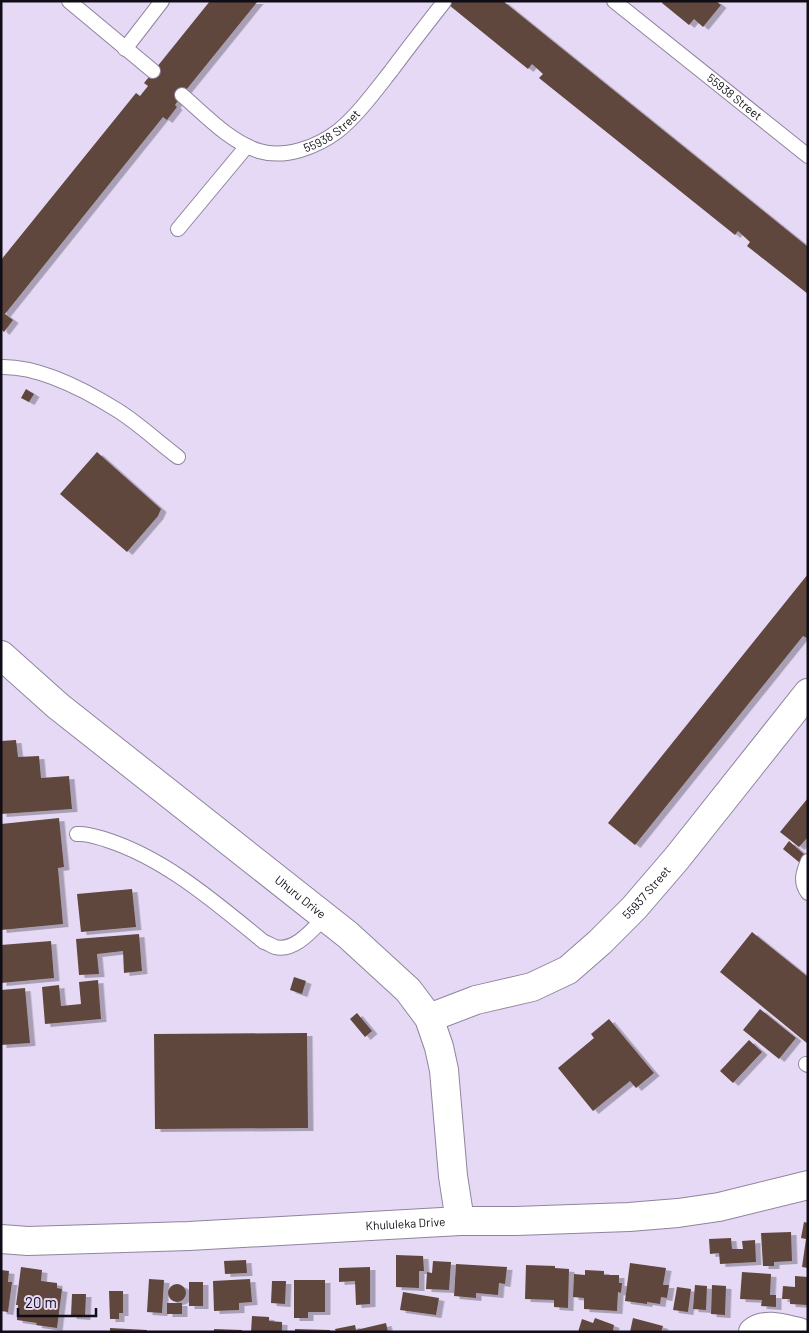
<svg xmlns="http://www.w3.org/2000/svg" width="809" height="1333" font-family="Barlow,sans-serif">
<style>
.building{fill:#61463e;filter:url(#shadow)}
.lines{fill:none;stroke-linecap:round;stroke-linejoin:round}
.lane-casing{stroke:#8f849e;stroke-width:16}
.street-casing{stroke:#8f849e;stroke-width:30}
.secondary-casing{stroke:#8f849e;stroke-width:30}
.lane{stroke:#fff;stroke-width:14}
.street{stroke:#fff;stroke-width:28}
.secondary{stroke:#fff;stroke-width:28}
.labels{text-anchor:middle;stroke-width:5;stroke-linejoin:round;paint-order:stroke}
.street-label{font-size:12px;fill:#110d16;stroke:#e5d9f5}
</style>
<defs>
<filter id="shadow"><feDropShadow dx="5.5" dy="3" stdDeviation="0" flood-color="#0004"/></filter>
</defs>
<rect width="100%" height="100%" fill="#e5d9f5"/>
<path class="building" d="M 210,1 L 258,1 L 182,95 L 175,105 L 177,107 L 167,120 L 163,117 L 5,314 L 13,320 L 4,332 L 1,329 L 1,260 L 136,93 L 140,96 L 148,86 L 144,83 Z
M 444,1 L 503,1 L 808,247 L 808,294 L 747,246 L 750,242 L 738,231 L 735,235 L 539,78 L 543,74 L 532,64 L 528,69 Z
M 663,1 L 716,1 L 721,5 L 703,27 L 694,19 L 689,25 L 662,3 Z
M 26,389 L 34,394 L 29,402 L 21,398 Z
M 97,452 L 161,509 L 158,516 L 127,552 L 60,494 Z
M 808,574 L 808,637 L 807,638 L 803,636 L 635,845 L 608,823 Z
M 16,740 L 18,757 L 39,756 L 41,778 L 69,776 L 72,809 L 1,814 L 1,741 Z
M 808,798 L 808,837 L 799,847 L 780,832 Z
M 59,818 L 64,867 L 58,868 L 63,924 L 1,930 L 1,824 Z
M 789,841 L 806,856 L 800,863 L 783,849 Z
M 132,889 L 136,927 L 81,932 L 77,894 Z
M 752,932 L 808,977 L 808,1044 L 720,972 Z
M 139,934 L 142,971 L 124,973 L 123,951 L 97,954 L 99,974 L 79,975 L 76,939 Z
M 51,941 L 54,978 L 1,983 L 1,945 Z
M 294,977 L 306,981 L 302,994 L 290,990 Z
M 98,980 L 101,1019 L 45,1024 L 42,987 L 59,985 L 61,1006 L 81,1004 L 79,982 Z
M 25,988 L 30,1043 L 1,1045 L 1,990 Z
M 760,1009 L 796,1038 L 779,1059 L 743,1030 Z
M 357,1013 L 372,1031 L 365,1037 L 350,1019 Z
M 609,1019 L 654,1073 L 636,1088 L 630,1081 L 593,1111 L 558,1068 L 594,1038 L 591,1034 Z
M 307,1033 L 308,1128 L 155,1129 L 154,1034 Z
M 749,1040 L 762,1052 L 733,1083 L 720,1071 Z
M 804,1222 L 808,1223 L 808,1268 L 802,1267 L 806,1239 L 801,1238 Z
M 791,1232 L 792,1261 L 774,1262 L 774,1266 L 763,1266 L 761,1233 Z
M 731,1238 L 732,1249 L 743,1249 L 742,1241 L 755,1240 L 756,1262 L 720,1264 L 719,1253 L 710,1254 L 709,1239 Z
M 396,1255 L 423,1256 L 424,1271 L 419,1271 L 419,1288 L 396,1287 Z
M 246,1260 L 247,1273 L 225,1274 L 224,1261 Z
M 433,1261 L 451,1262 L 449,1290 L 426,1289 L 427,1272 L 432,1273 Z
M 630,1263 L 666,1268 L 663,1285 L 669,1285 L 667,1298 L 661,1297 L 660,1304 L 647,1302 L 647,1304 L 625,1301 Z
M 456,1264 L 507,1267 L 505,1284 L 499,1283 L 498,1295 L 476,1293 L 476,1298 L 454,1296 Z
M 526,1265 L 555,1266 L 555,1268 L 569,1269 L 568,1308 L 554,1307 L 554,1300 L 525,1299 Z
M 21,1267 L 42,1270 L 41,1281 L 57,1283 L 57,1288 L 62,1289 L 57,1328 L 36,1325 L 37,1323 L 17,1320 L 18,1305 L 16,1305 Z
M 370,1267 L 370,1304 L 356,1305 L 355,1281 L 339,1282 L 339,1268 Z
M 1,1270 L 9,1271 L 8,1282 L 12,1282 L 8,1312 L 1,1311 Z
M 585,1270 L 604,1271 L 604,1275 L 619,1275 L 619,1283 L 622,1283 L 621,1293 L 618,1292 L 617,1311 L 584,1309 L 584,1298 L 573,1297 L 574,1274 L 585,1275 Z
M 742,1272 L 771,1274 L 770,1295 L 776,1295 L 776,1307 L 761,1306 L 762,1300 L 740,1299 Z
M 795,1276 L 808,1277 L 808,1305 L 790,1304 L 790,1299 L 782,1299 L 783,1286 L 795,1287 Z
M 149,1279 L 164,1280 L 162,1313 L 147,1312 Z
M 250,1279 L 252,1302 L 239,1303 L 239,1310 L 214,1311 L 213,1281 Z
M 294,1280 L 325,1280 L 325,1312 L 308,1312 L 308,1318 L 294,1318 Z
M 272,1281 L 286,1281 L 285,1304 L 271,1303 Z
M 189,1282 L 203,1282 L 203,1306 L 189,1306 Z
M168 1293a9 9 0 1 1 18 0a9 9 0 1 1-18 0Z
M 695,1285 L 707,1286 L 706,1310 L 693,1309 Z
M 712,1285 L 726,1286 L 725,1315 L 711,1314 Z
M 677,1287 L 691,1289 L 688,1312 L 673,1310 Z
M 109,1291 L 123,1291 L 123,1313 L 119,1313 L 119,1319 L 110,1319 Z
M 403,1292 L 439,1298 L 436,1315 L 400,1310 Z
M 72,1294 L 86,1294 L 85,1317 L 71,1316 Z
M 167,1303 L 182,1303 L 182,1314 L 167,1314 Z
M 252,1316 L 269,1317 L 269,1321 L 282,1322 L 282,1332 L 251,1332 Z
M 595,1318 L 614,1325 L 613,1330 L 616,1332 L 578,1332 L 582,1319 L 593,1323 Z
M 633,1318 L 663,1326 L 661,1332 L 630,1332 Z
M 386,1323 L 388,1332 L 336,1332 L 335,1329 L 355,1325 L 356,1330 Z
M 110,1328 L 147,1330 L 147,1332 L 110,1332 Z
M 214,1329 L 242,1330 L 242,1332 L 214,1332 Z
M 295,1329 L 330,1330 L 330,1332 L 295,1332 Z"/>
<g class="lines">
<g class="lane-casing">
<g id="lane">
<path d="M 69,1 L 153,71"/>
<path id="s1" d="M 614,1 L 808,156"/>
<path d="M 125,49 L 162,1"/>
<path id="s2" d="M 182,95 C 205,115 230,142 259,151 C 285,159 317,147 338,131 C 357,116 376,90 391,71 C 408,48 426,25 444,2"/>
<path d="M 178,229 L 247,146"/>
<path d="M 1,367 C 39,366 85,390 117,410 C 138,423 158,442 178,457"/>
<path d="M 77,834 C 88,833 97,837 107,840 C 166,859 216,903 264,942 C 268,943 272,946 275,947 C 295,952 313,929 325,917"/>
<path d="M 808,861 C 803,873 800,882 808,893"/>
<path d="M 806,1064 L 808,1065"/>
</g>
</g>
<g class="street-casing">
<g id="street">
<path id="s3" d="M 429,1018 L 476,1000 L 532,987 L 568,970 L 600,942 L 634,908 L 677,858 L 808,693"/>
<path d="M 753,1332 C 765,1322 785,1329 799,1332"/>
</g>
</g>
<g class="secondary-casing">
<g id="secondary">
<path id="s4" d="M 1,655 L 58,706 L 348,935 L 408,990 L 429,1018 L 439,1047 L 444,1070 L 453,1176 L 460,1221"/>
<path id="s5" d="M 1,1239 L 28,1241 L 189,1236 L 460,1221 L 516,1221 L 629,1217 L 678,1213 L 719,1207 L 808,1185"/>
</g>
</g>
<use href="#lane" class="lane"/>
<use href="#street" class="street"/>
<use href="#secondary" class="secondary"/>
</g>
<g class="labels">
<g class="street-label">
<text dy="4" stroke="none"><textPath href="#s1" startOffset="154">55938 Street</textPath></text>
<text dy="4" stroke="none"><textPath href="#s2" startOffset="175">55938 Street</textPath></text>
<text dy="4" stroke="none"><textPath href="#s3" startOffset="258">55937 Street</textPath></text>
<text dy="4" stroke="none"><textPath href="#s4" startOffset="385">Uhuru Drive</textPath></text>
<text dy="4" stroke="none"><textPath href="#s5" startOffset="405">Khululeka Drive</textPath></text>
</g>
</g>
<rect width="809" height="1333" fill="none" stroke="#110d16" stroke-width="5"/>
<path d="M18 1308v8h78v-8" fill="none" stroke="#110d16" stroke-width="2.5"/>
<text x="25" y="1308" font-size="15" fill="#110d16" stroke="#e5d9f5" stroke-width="4" paint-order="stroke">20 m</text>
</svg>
********
What to produce: Match on "shadow" and copy out every line of the entries that contains it.

Written reply:
.building{fill:#61463e;filter:url(#shadow)}
<filter id="shadow"><feDropShadow dx="5.5" dy="3" stdDeviation="0" flood-color="#0004"/></filter>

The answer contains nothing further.